TAGEBLATT on Tour

24.10.2014

Autor: Peter von Allwörden



Die Sanierung läuft nur schleppend

Die Bauarbeiten am Bürgerpark vor dem Schulgelände laufen recht lange. Fotos von Allwörden


BÜTZFLETH. Die Sanierung des Ortskerns in Bützfleth läuft bereits seit Jahren, aber so richtig passiert ist bisher nichts. Das beklagen viele Bürger. Auch bei Ortsbürgermeister Sönke Hartlef laufen viele Beschwerden auf: „Den Menschen dauert das alles zu lange. Tatsächlich läuft es schleppend.“

Seit 2011 ist die Stadt Stade mit der Ortschaft Bützfleth in das Sanierungsprogramm aus dem Topf der Städtebauförderung aufgenommen. Das Gesamtvolumen beträgt fünf Millionen Euro. Relativ schnell wurden seinerzeit die Pläne für die öffentlichen Baumaßnahmen vorgestellt und mit der Bevölkerung vor Ort abgestimmt. Es gab diverse Informationsveranstaltungen und einen Arbeitskreis, der sich zu diversen Workshops getroffen hat.

Am Ende kam der heute noch geltende Sanierungsplan heraus. Danach wird die Ampelkreuzung in der Ortsmitte bei der Saatzucht durch einen Kreisel ersetzt. Auch die scharfe Linkskurve (in Richtung Kehdingen fahrend) soll durch einen Kreisverkehr ersetzt werden und damit die anspannte Verkehrssituation deutlich entspannen. Die für den großen Kreisel notwendigen Grundstücke sind bereits aufgekauft. Aber mehr ist noch nicht passiert. Zwischen dem Kreisel soll dann die breite Straße auch für Fußgänger und Radfahrer ausgebaut werden.

Eine weitere große Baumaßnahme ist die Wiederherstellung einer innerörtlich fußläufigen Verbindung zwischen der Schule und entlang der Kirche bis zum Schützenplatz. Brücken und neue Wege gehören ebenso dazu wie die parkartige Gestaltung des Geländes vor der Schule. An letzter wird gerade gebaut. Aber auch das dauert den Bützflethern zu lange, sagt der Ortsbürgermeister.

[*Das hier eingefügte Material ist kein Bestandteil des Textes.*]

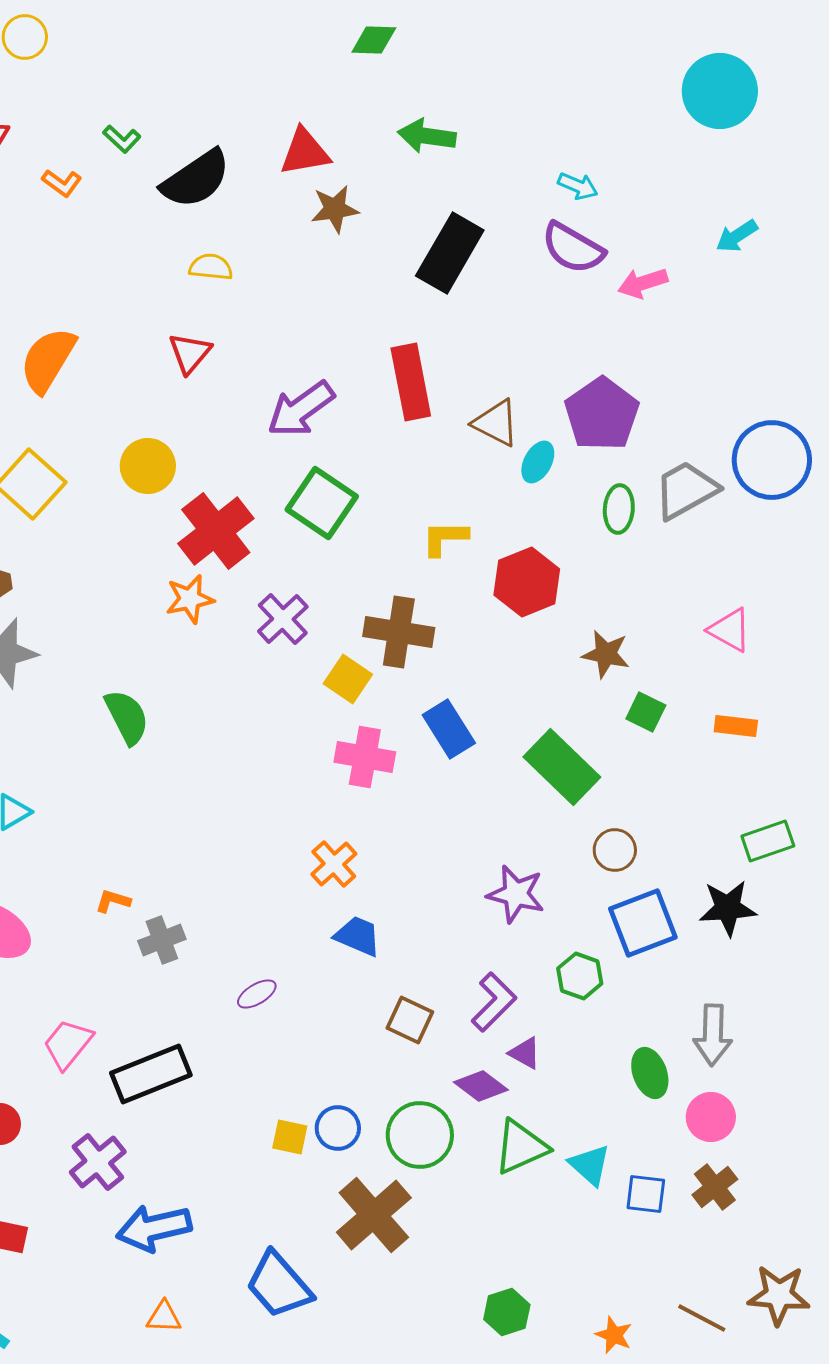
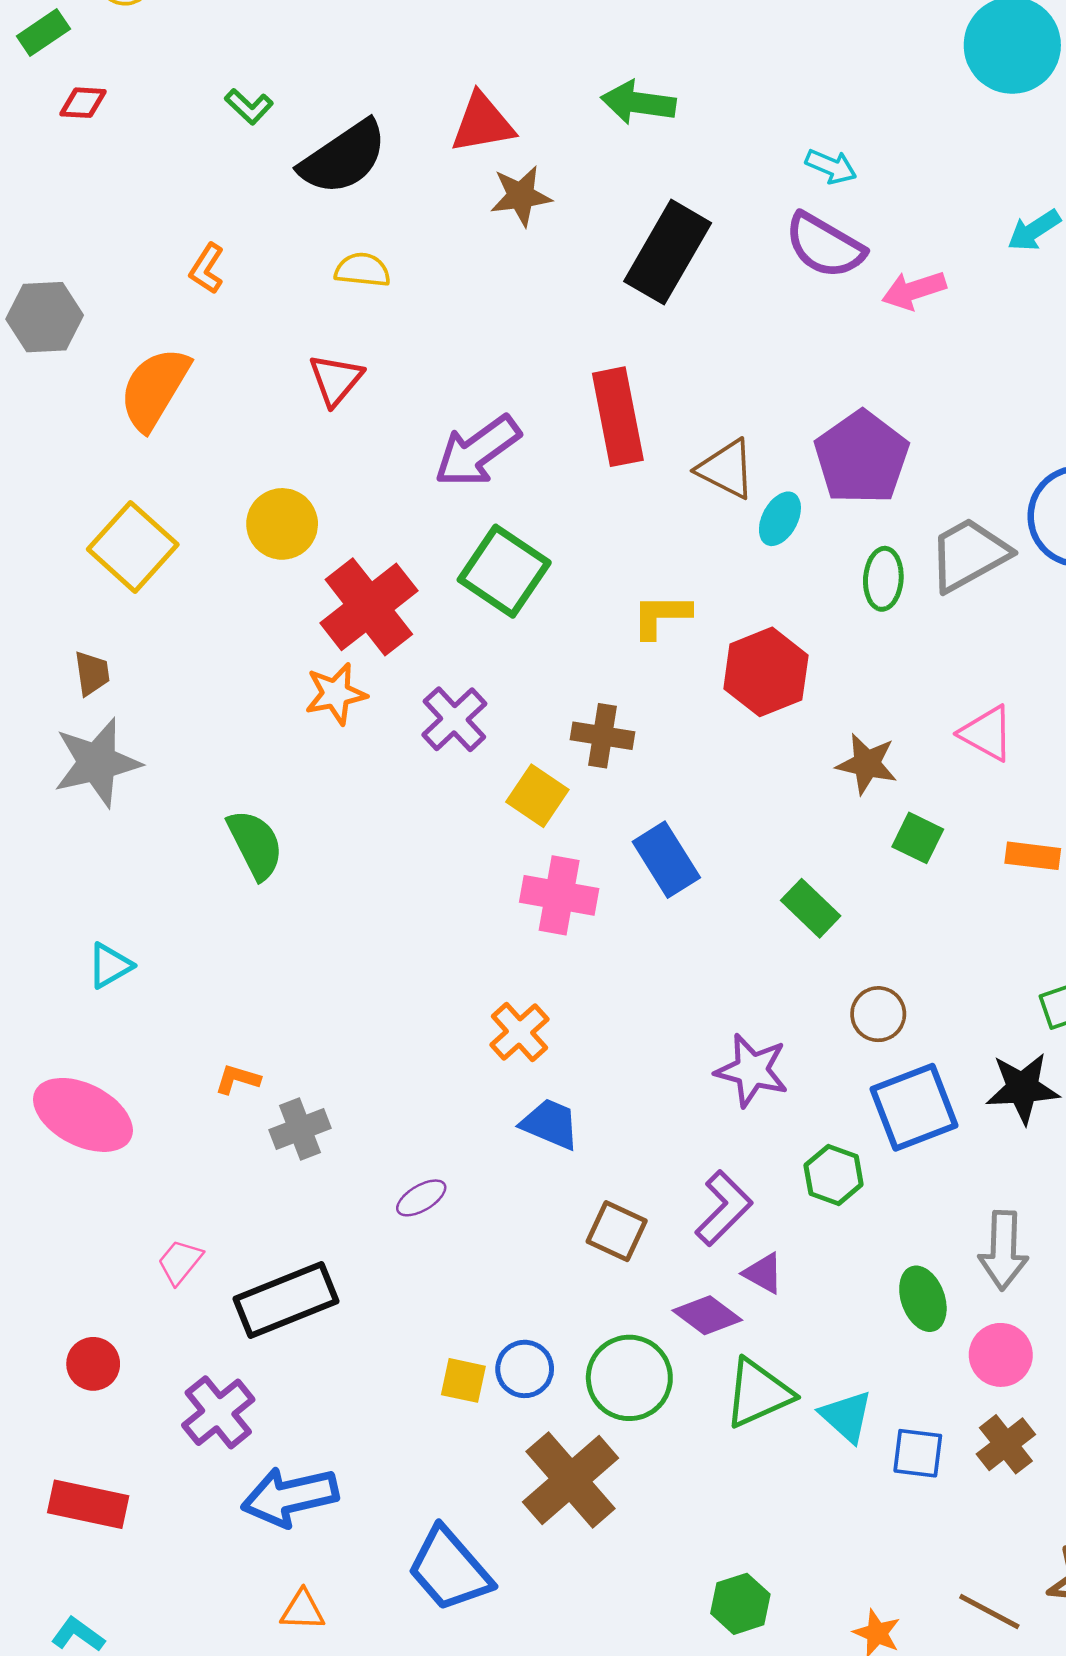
orange L-shape: (62, 183) -> (207, 269), moved, turned 87
pink triangle: (730, 630) -> (987, 733), moved
brown cross: (399, 632) -> (603, 736), size x0.7
green rectangle: (562, 767) -> (811, 908), size x0.6
pink trapezoid: (68, 1044) -> (180, 1262), size x0.7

Private Sanierungsmaßnahmen sind bisher auch nur begrenzt angelaufen, zumal die dafür vorgesehene Summe auch nicht allzu hoch ist. Wenn man innerhalb des Sanierungsgebietes ein Haus hat, kann man für bestimmte Sanierungen an der Immobilie Zuschüsse aus dem Sanierungstopf bekommen. In anderen Bereichen der Hansestadt Stade wie etwa in der Salztorsvorstadt oder in der Altstadt haben die Städtebaufördermittel erhebliche Folgeinvestitionen von privater Seite ausgelöst. In Bützfleth hat sich dieser Effekt bisher nicht eingestellt.

Die Dorfbevölkerung fürchtet nun, dass die Sanierungsmittel gar nicht mehr ausgeschöpft und verbaut werden können, sagt der Ortsbürgermeister, denn offiziell läuft das Programm nur noch bis Anfang 2017, also noch gute zwei Jahre. Häufig werden diese Sanierungszeiträume aber auch gestreckt und verlängert. Die Mittel für die Ortskernsanierung von fünf Millionen Euro setzen sich je zu einem Drittel aus Bundes-, Landes- und Stadtmitteln zusammen.